The action in Doberman Cop is wild and energetically shot - often using handheld set ups similar to the Yakuza Papers. My usual preference for fight sequences featuring someone as skilled as Chiba's is for wide and medium shots that allow for the action to flow - instead Fukasaku presses close and uses a lot of edits. The results are frantic, claustrophobic, and brutal - a fight between Kano and some gangsters in a small apartment is an absolute scorcher. Chiba's stunt skills are on display when - as far as I can tell - he actually rappels down a high rise building to foil a hostage situation earning Kano the nickname "Tarzan." Fukasaku was never one to shy away from gore and once Kano comes into possession of a Dirty Harry inspired .44 Magnum revolver some bloody results follow including a head explosion and three gangsters impaled by the same bullet. While he is ferocious and a self-described "furimun" - madman - Chiba's Kano isn't nearly as grim as Harry Callahan. He finds amusement in his city experiences, he hangs out and smokes dope with the biker gang, he seems to really care for that pig, and he's mostly looking to get a lost girl home to her mom. 

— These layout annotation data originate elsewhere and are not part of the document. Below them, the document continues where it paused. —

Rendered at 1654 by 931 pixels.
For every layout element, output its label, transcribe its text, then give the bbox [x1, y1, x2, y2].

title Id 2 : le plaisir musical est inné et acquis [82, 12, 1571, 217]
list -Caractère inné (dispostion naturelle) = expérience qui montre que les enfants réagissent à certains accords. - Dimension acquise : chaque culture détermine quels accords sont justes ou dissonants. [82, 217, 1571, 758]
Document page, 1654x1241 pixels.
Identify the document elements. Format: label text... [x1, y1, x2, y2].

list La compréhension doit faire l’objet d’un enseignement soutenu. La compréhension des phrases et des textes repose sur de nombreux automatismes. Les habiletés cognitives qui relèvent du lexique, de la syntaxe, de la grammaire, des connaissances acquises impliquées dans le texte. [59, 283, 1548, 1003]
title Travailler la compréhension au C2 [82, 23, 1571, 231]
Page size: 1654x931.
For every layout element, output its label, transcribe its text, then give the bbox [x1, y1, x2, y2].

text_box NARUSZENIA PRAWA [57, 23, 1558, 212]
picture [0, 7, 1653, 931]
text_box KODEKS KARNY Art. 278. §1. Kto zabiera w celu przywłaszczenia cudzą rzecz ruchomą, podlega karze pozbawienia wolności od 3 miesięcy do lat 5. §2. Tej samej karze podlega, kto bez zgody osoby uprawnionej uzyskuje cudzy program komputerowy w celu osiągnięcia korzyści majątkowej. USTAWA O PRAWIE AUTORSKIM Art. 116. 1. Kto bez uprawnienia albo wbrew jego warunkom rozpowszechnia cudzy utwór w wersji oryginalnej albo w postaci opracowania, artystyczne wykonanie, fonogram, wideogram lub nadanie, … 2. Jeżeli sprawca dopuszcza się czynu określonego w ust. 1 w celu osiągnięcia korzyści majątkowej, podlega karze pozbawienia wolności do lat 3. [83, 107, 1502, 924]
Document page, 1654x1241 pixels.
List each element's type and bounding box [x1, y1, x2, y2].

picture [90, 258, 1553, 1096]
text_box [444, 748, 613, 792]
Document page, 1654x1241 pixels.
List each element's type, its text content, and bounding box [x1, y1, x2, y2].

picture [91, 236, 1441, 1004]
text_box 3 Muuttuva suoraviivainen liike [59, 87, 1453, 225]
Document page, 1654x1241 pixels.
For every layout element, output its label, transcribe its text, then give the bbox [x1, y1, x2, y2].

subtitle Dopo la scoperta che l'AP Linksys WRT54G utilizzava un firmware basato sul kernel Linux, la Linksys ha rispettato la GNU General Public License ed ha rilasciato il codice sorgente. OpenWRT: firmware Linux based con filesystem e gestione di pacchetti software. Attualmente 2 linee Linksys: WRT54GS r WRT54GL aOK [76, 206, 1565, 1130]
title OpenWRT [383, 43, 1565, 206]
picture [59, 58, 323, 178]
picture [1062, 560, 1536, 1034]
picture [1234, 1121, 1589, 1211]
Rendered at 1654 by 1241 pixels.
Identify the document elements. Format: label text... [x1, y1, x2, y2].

It's not easy to juggle a hardboiled, gritty crime story with lighter elements - I mean there's a pop star competition at the heart of this film - but I think Fukasaku is successful here. Part of this is that despite any levity the film mostly leans into the grime - the industrial showdown between Kano and the killer is truly gruesome and the film ends on a somewhat bleak note. However the tone is also managed due to Chiba's natural charisma and screen presence. The man was absolutely electric in action and while more expressive in many ways than Eastwood or Bronson - like them he could do a lot with a glance. Doberman Cop is not the most essential Chiba film or even the most essential Chiba/Fukasaku collaboration but it's an excellent crime flick and one deserving of a larger audience. As of this writing it is available on blu-ray from Arrow and is also streaming on their subscription service.